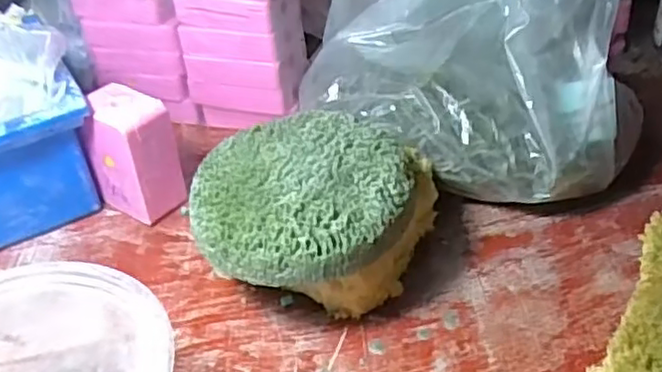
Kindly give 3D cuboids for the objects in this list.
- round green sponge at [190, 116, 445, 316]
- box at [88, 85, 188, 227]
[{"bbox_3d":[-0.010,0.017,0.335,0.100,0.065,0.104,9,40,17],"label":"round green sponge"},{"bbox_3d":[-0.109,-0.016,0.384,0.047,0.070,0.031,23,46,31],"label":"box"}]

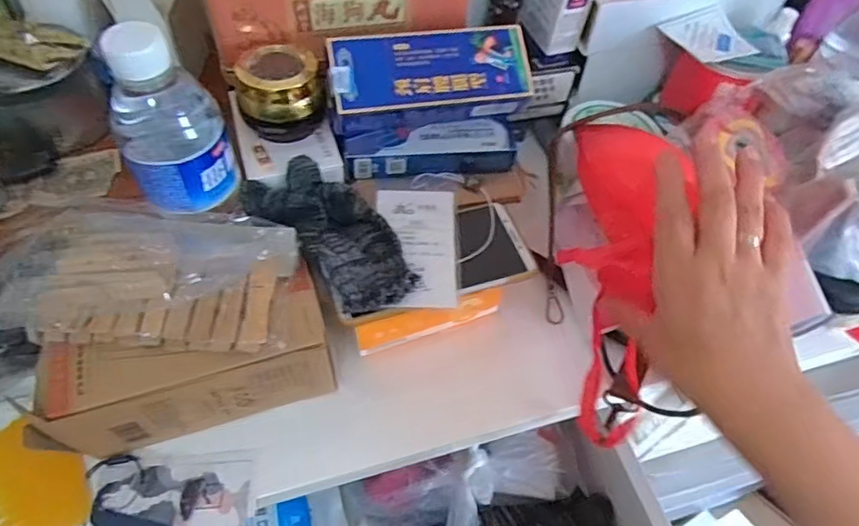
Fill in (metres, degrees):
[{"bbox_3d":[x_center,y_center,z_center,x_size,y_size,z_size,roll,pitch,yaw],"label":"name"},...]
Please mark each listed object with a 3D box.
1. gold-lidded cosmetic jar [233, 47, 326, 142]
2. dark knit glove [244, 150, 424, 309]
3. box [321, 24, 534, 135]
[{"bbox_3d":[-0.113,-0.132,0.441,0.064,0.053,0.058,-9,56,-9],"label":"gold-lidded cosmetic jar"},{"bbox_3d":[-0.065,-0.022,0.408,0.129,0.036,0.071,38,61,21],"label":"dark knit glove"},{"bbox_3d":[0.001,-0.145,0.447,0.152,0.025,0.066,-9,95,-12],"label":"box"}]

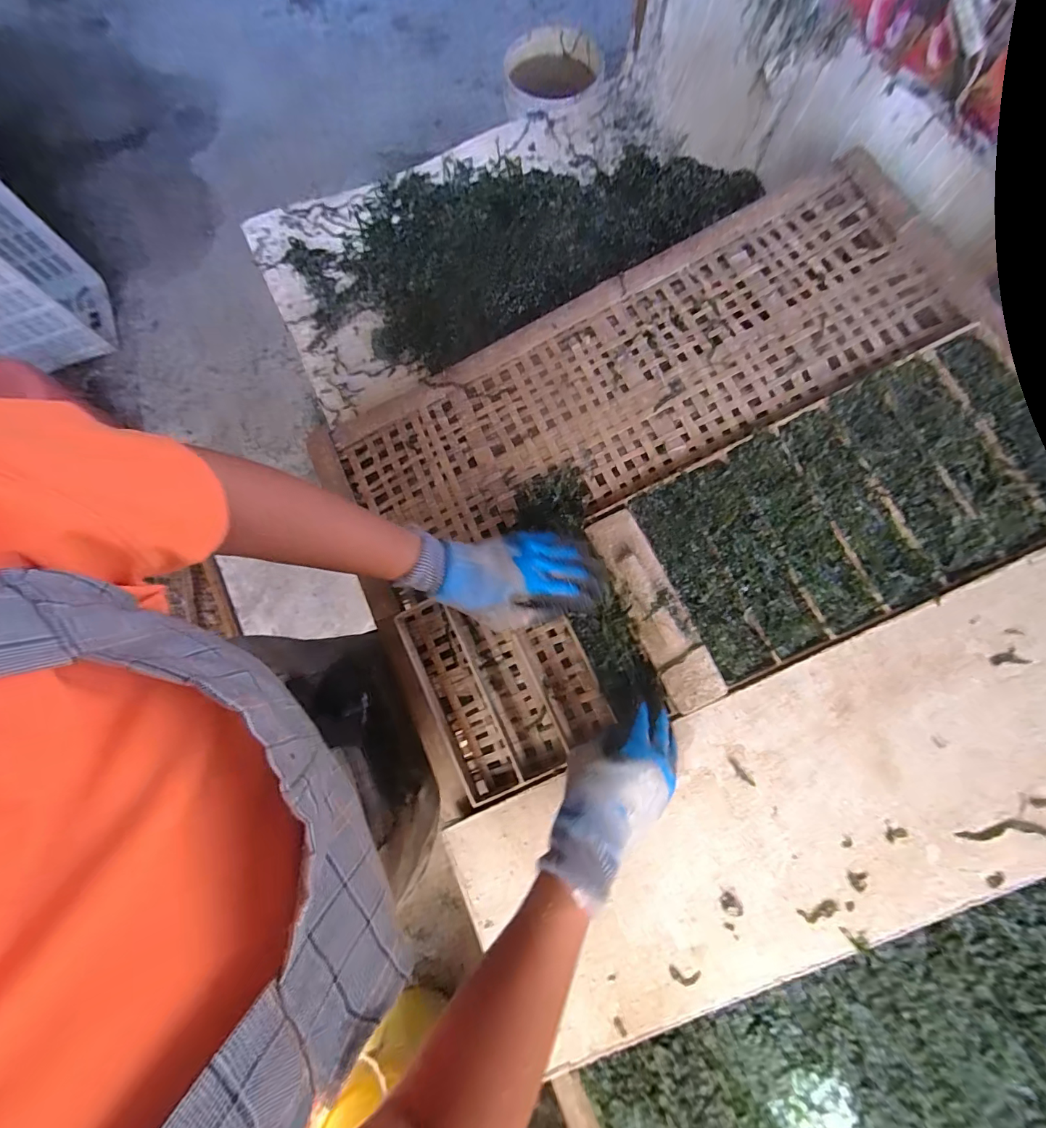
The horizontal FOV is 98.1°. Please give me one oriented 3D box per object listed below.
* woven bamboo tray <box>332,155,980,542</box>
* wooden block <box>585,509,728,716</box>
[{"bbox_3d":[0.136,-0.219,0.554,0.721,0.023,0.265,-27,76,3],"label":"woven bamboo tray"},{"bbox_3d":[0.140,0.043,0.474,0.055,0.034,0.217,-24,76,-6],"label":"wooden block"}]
* * *
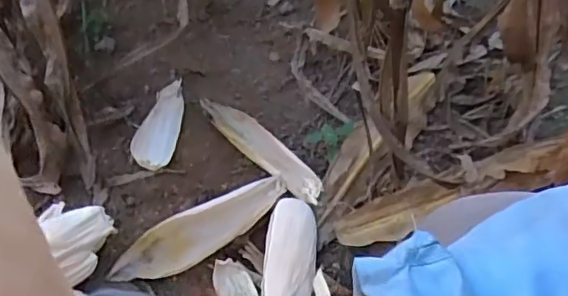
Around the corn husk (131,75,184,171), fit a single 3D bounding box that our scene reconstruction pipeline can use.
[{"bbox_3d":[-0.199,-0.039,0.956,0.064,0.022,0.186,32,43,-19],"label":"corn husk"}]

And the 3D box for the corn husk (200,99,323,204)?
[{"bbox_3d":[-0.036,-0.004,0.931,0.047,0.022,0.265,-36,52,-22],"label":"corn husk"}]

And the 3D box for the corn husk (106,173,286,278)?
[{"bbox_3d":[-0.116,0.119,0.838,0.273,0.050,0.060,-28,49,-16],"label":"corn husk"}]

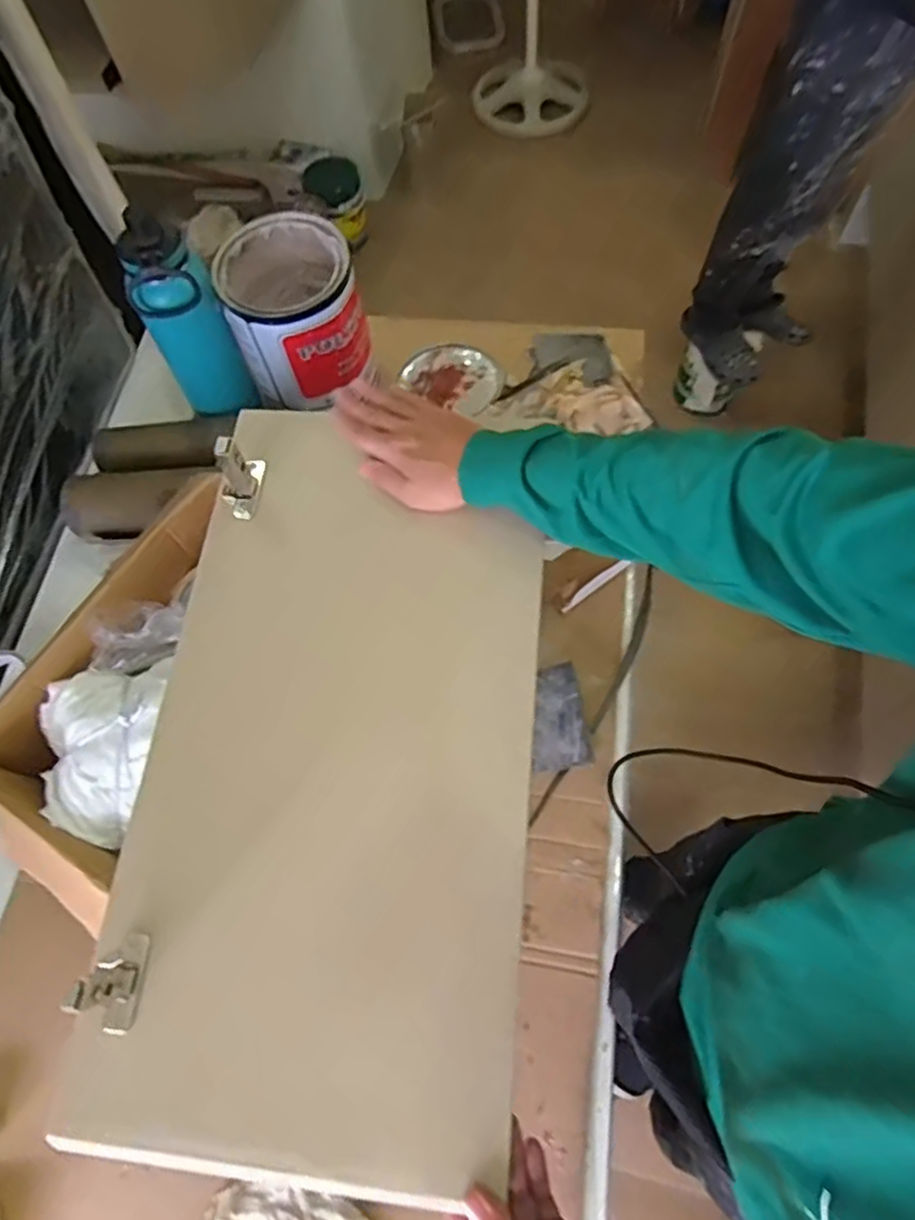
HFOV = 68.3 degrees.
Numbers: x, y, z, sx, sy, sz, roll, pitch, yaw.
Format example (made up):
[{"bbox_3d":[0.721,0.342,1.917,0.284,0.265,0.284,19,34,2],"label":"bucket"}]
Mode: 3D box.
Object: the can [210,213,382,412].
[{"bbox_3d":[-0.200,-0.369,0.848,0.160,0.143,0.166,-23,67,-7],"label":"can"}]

- What to produce
What lines in the entries above include the string "roll"? Return each one.

- Written response
[{"bbox_3d":[x_center,y_center,z_center,x_size,y_size,z_size,roll,pitch,yaw],"label":"name"},...]
Numbers: x, y, z, sx, sy, sz, roll, pitch, yaw.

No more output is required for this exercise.